Reproduce the rows starting at the line that contains "What is the difference" and continuing through the last row, with "series" replaced by "datasets" and nothing else changed. Leave out the pictures.
____ Material for this exercise
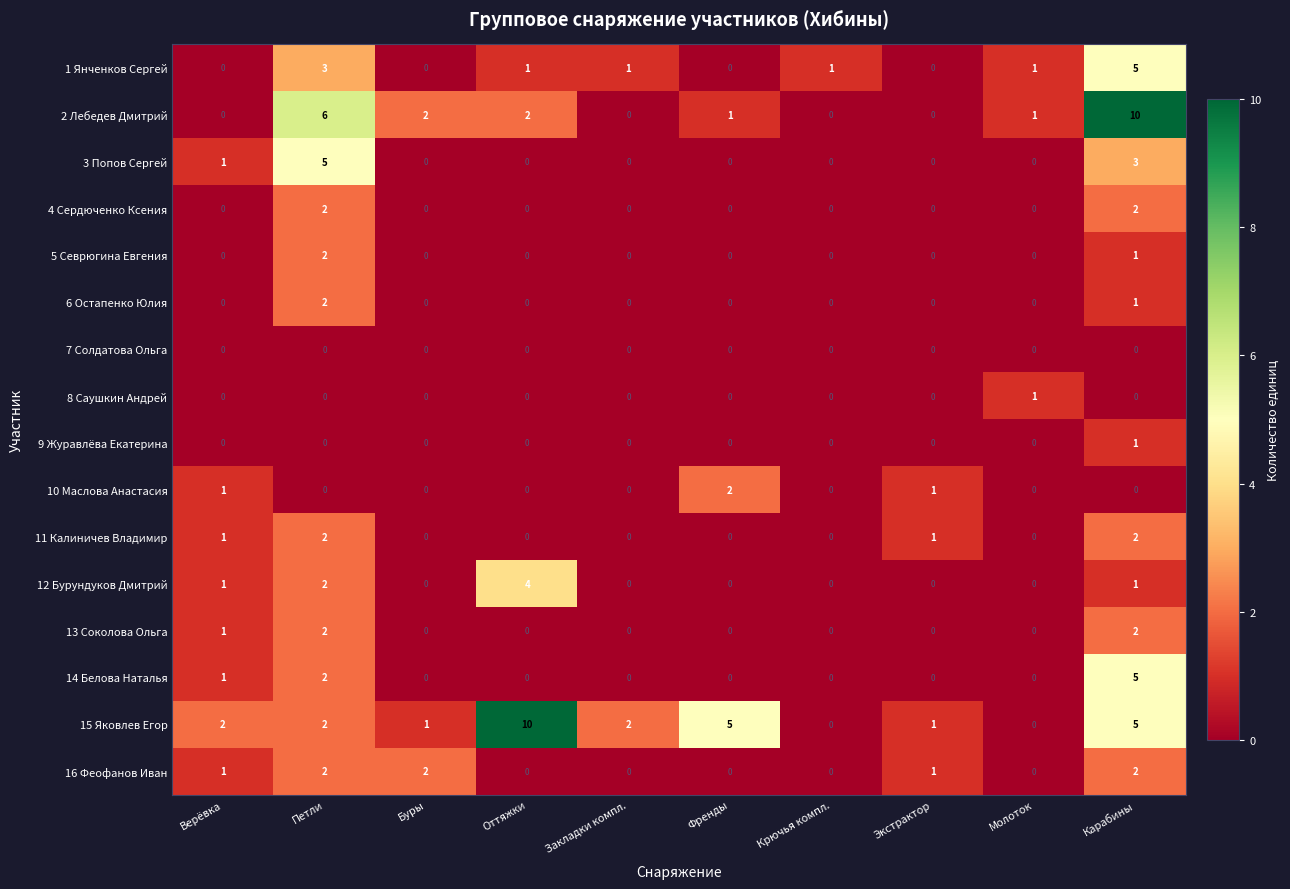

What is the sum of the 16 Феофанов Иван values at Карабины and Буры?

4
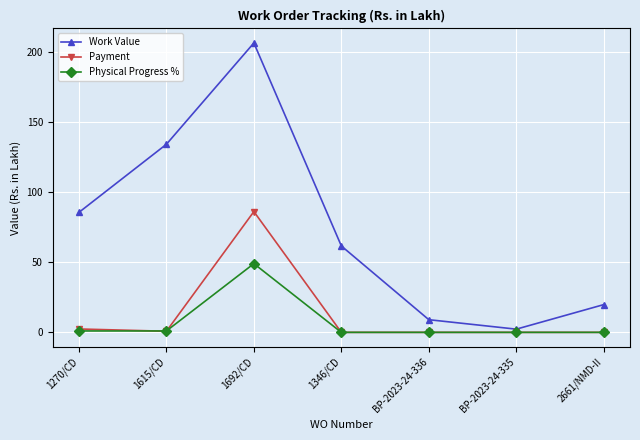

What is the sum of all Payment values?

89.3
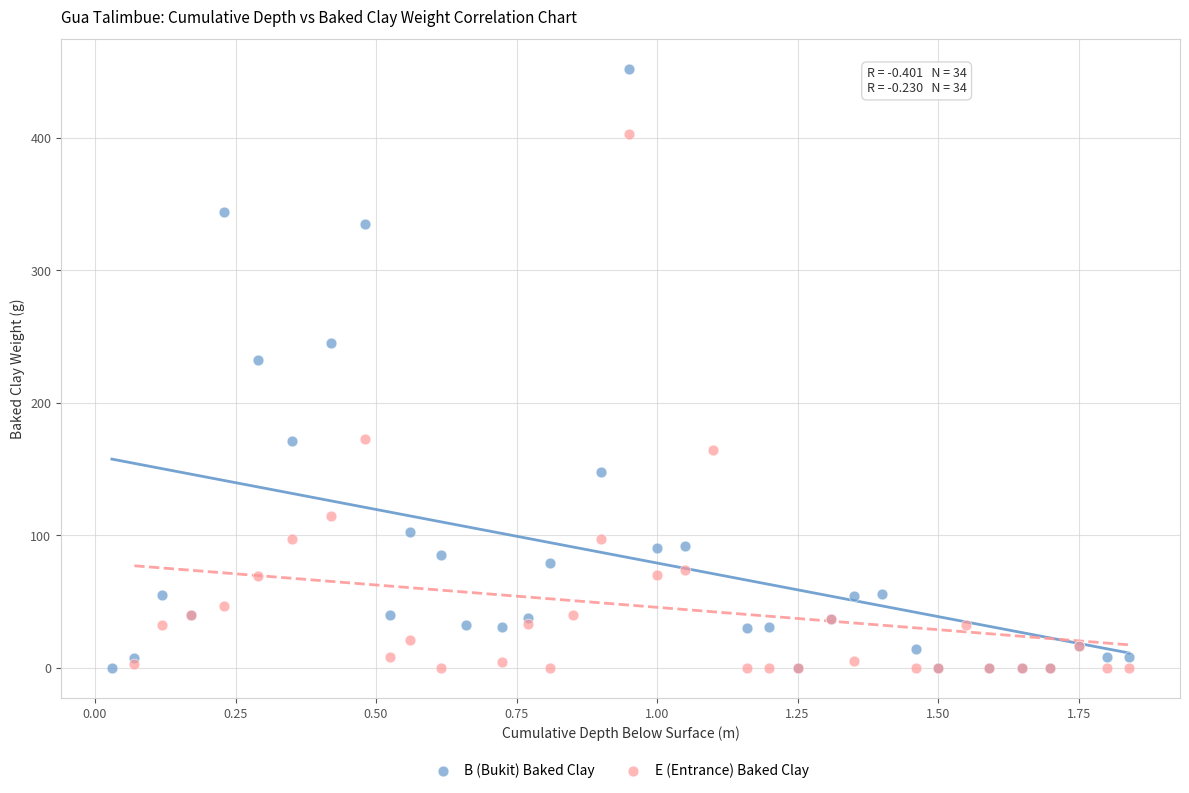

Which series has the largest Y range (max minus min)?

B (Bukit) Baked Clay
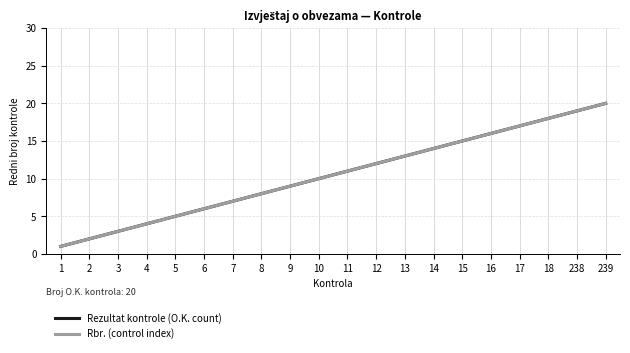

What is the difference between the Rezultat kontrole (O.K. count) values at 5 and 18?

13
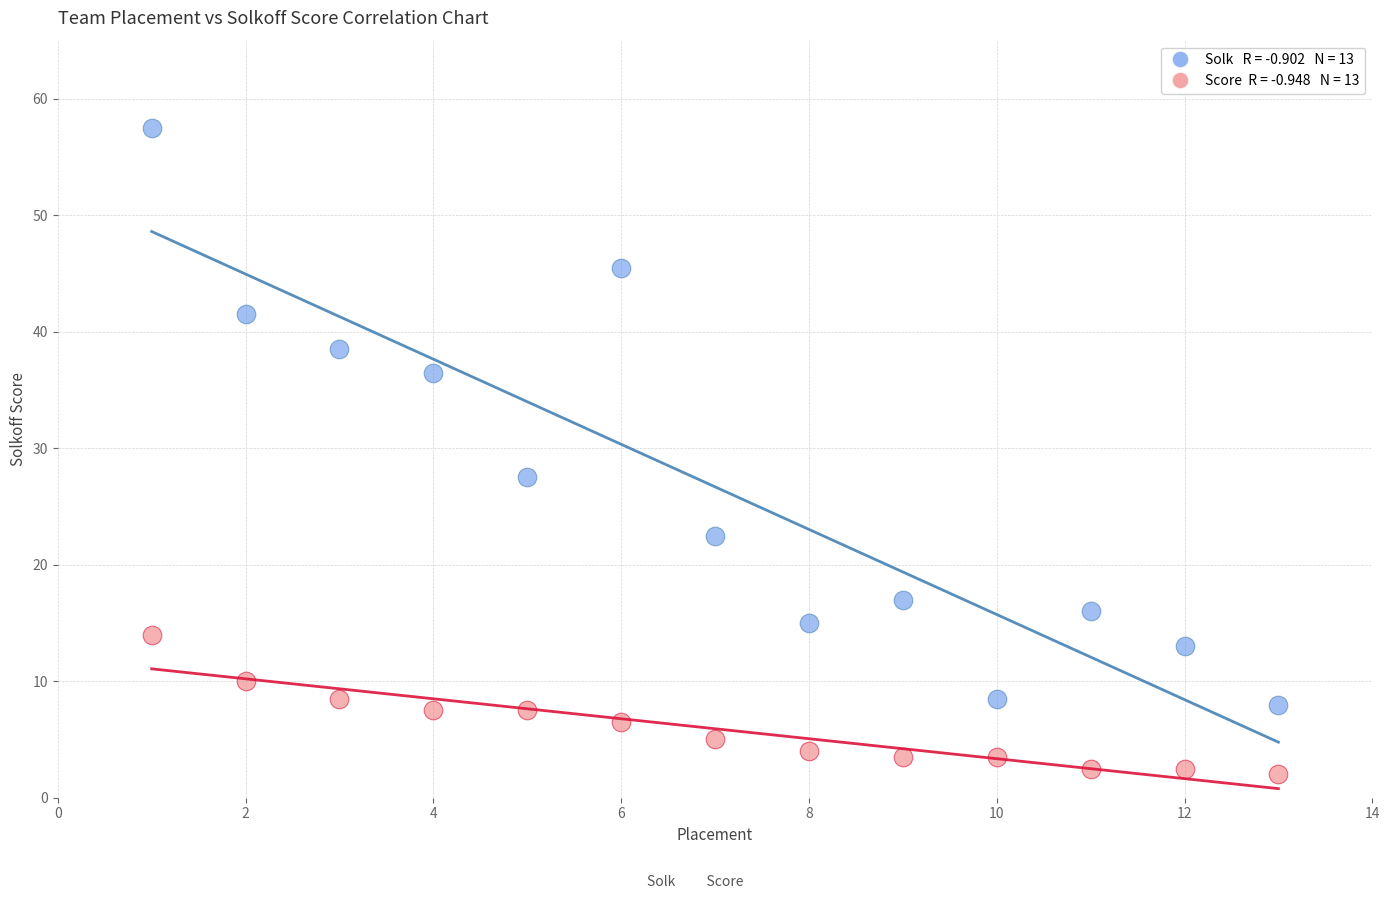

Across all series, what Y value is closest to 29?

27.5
________
Problem solution -
What is the difference between the Rezultat kontrole (O.K. count) values at 5 and 18?

13

Across all datasets, what Y value is closest to 29?

27.5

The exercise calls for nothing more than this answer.